Problem description
In the records below, find the line that contains "Figure 6. The" and the line that contains "Figure 7 . The"; write out exactly those two lines and everything between them, without the pictures.
[Opening Records supplied section]
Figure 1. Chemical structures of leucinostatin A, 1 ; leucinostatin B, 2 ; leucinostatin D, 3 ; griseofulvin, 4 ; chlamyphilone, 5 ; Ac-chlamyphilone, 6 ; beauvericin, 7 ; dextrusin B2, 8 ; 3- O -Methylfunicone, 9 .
[Closing Records supplied section]
[Opening Records supplied section]
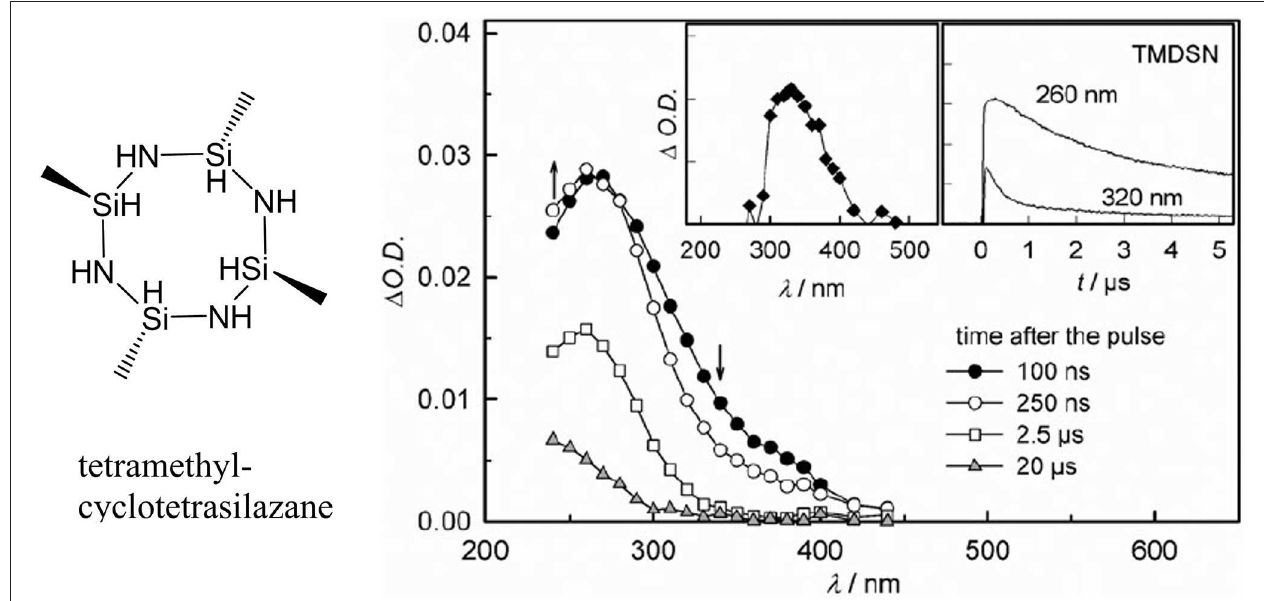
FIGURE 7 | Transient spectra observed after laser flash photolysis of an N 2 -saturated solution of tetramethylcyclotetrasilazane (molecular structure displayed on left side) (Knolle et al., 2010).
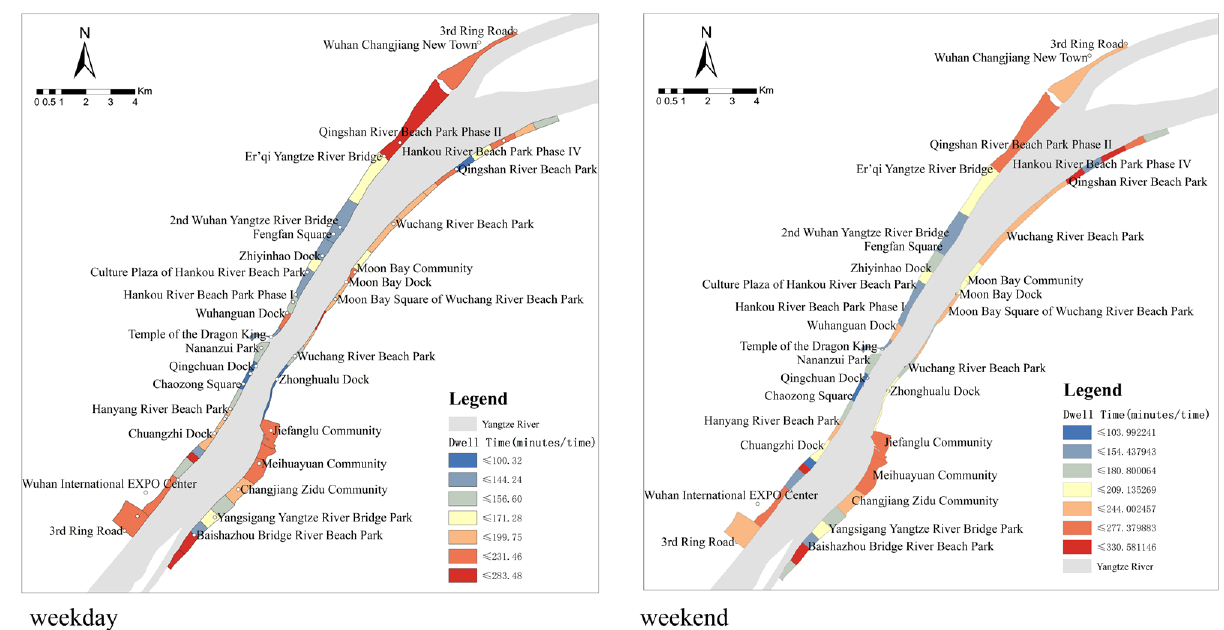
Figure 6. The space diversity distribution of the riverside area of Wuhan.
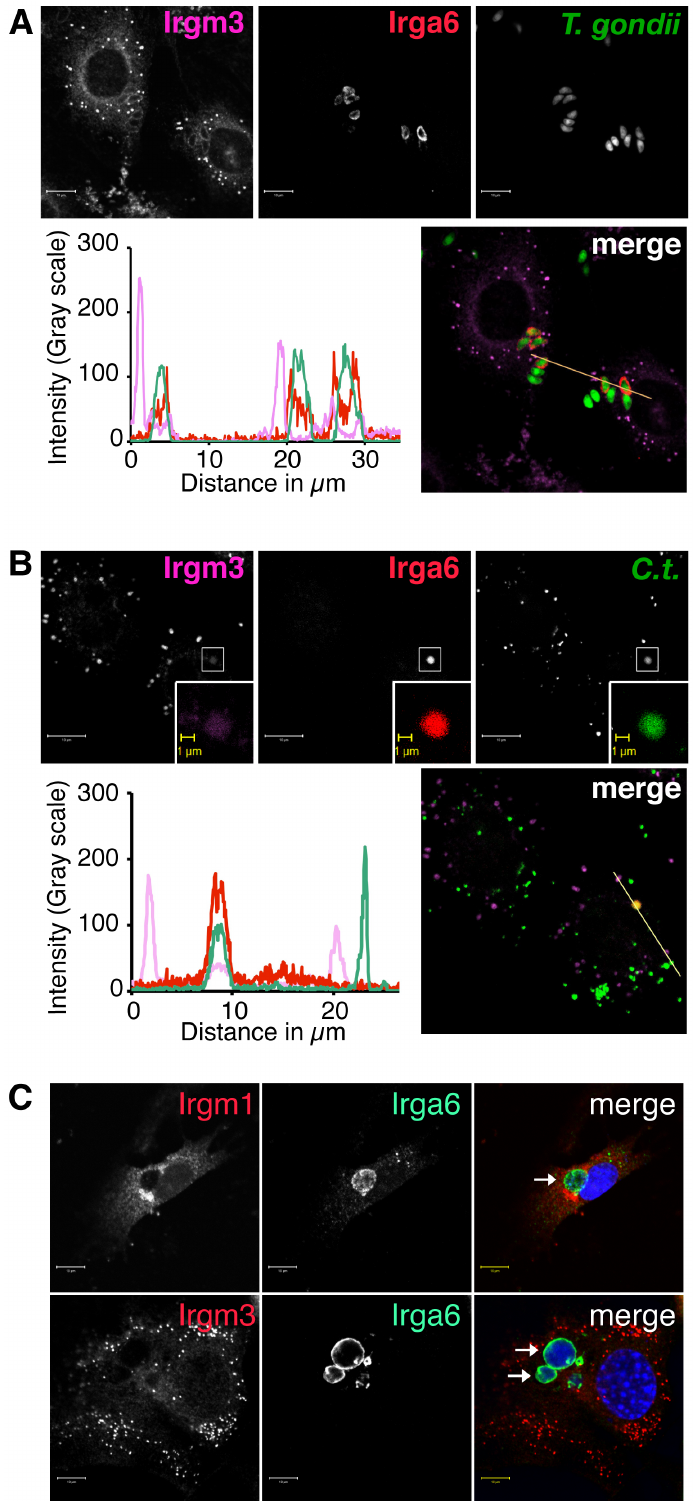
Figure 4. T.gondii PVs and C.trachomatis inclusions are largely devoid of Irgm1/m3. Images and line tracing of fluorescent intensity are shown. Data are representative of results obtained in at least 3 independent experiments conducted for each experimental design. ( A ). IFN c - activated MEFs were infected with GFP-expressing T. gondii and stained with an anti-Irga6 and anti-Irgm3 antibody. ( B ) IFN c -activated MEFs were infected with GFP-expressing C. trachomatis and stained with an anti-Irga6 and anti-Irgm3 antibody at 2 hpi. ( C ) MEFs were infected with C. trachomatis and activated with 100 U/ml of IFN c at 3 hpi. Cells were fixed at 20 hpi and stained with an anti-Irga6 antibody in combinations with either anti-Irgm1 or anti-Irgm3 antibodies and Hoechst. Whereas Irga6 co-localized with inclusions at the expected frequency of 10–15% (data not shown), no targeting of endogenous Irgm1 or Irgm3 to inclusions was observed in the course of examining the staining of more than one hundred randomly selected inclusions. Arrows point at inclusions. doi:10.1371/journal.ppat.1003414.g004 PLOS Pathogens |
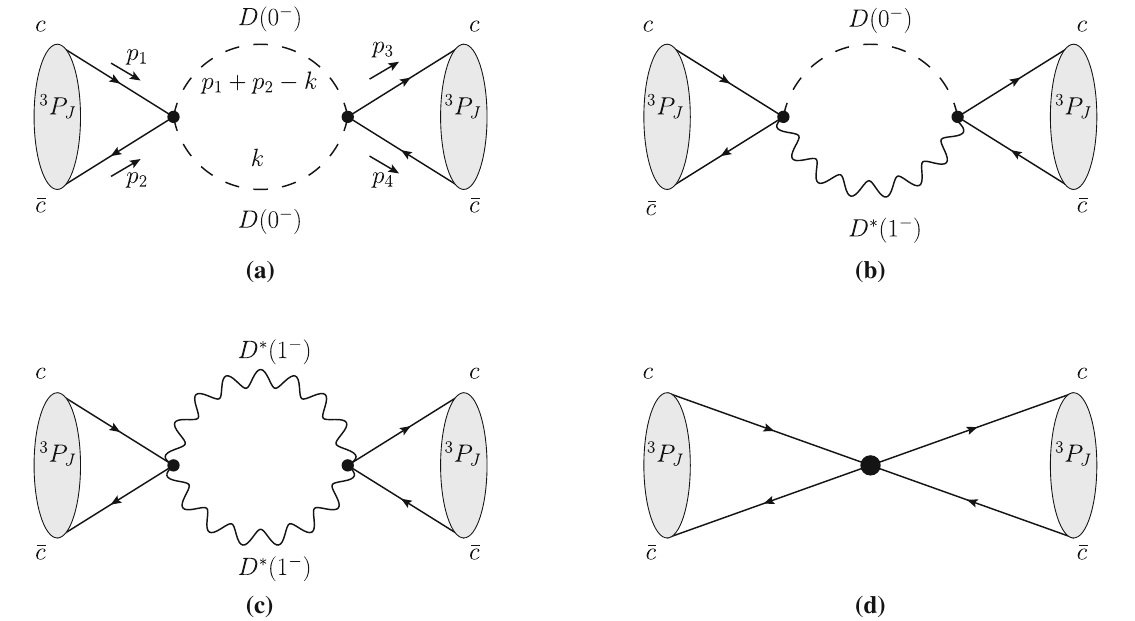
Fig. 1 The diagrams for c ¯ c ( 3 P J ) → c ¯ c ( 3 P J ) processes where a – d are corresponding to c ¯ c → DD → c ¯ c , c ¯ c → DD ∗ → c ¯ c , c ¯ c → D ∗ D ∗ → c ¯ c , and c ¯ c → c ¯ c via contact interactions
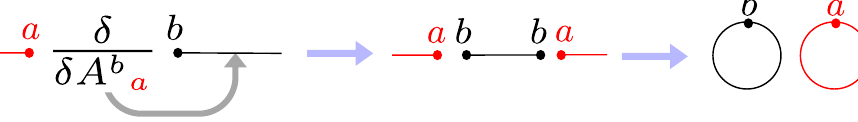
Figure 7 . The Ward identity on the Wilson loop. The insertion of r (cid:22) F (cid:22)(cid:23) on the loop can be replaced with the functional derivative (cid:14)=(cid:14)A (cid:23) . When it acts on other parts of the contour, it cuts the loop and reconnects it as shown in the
[Closing Records supplied section]
Output
Figure 6. The space diversity distribution of the riverside area of Wuhan.
Figure 4. T.gondii PVs and C.trachomatis inclusions are largely devoid of Irgm1/m3. Images and line tracing of fluorescent intensity are shown. Data are representative of results obtained in at least 3 independent experiments conducted for each experimental design. ( A ). IFN c - activated MEFs were infected with GFP-expressing T. gondii and stained with an anti-Irga6 and anti-Irgm3 antibody. ( B ) IFN c -activated MEFs were infected with GFP-expressing C. trachomatis and stained with an anti-Irga6 and anti-Irgm3 antibody at 2 hpi. ( C ) MEFs were infected with C. trachomatis and activated with 100 U/ml of IFN c at 3 hpi. Cells were fixed at 20 hpi and stained with an anti-Irga6 antibody in combinations with either anti-Irgm1 or anti-Irgm3 antibodies and Hoechst. Whereas Irga6 co-localized with inclusions at the expected frequency of 10–15% (data not shown), no targeting of endogenous Irgm1 or Irgm3 to inclusions was observed in the course of examining the staining of more than one hundred randomly selected inclusions. Arrows point at inclusions. doi:10.1371/journal.ppat.1003414.g004 PLOS Pathogens |
Fig. 1 The diagrams for c ¯ c ( 3 P J ) → c ¯ c ( 3 P J ) processes where a – d are corresponding to c ¯ c → DD → c ¯ c , c ¯ c → DD ∗ → c ¯ c , c ¯ c → D ∗ D ∗ → c ¯ c , and c ¯ c → c ¯ c via contact interactions
Figure 7 . The Ward identity on the Wilson loop. The insertion of r (cid:22) F (cid:22)(cid:23) on the loop can be replaced with the functional derivative (cid:14)=(cid:14)A (cid:23) . When it acts on other parts of the contour, it cuts the loop and reconnects it as shown in the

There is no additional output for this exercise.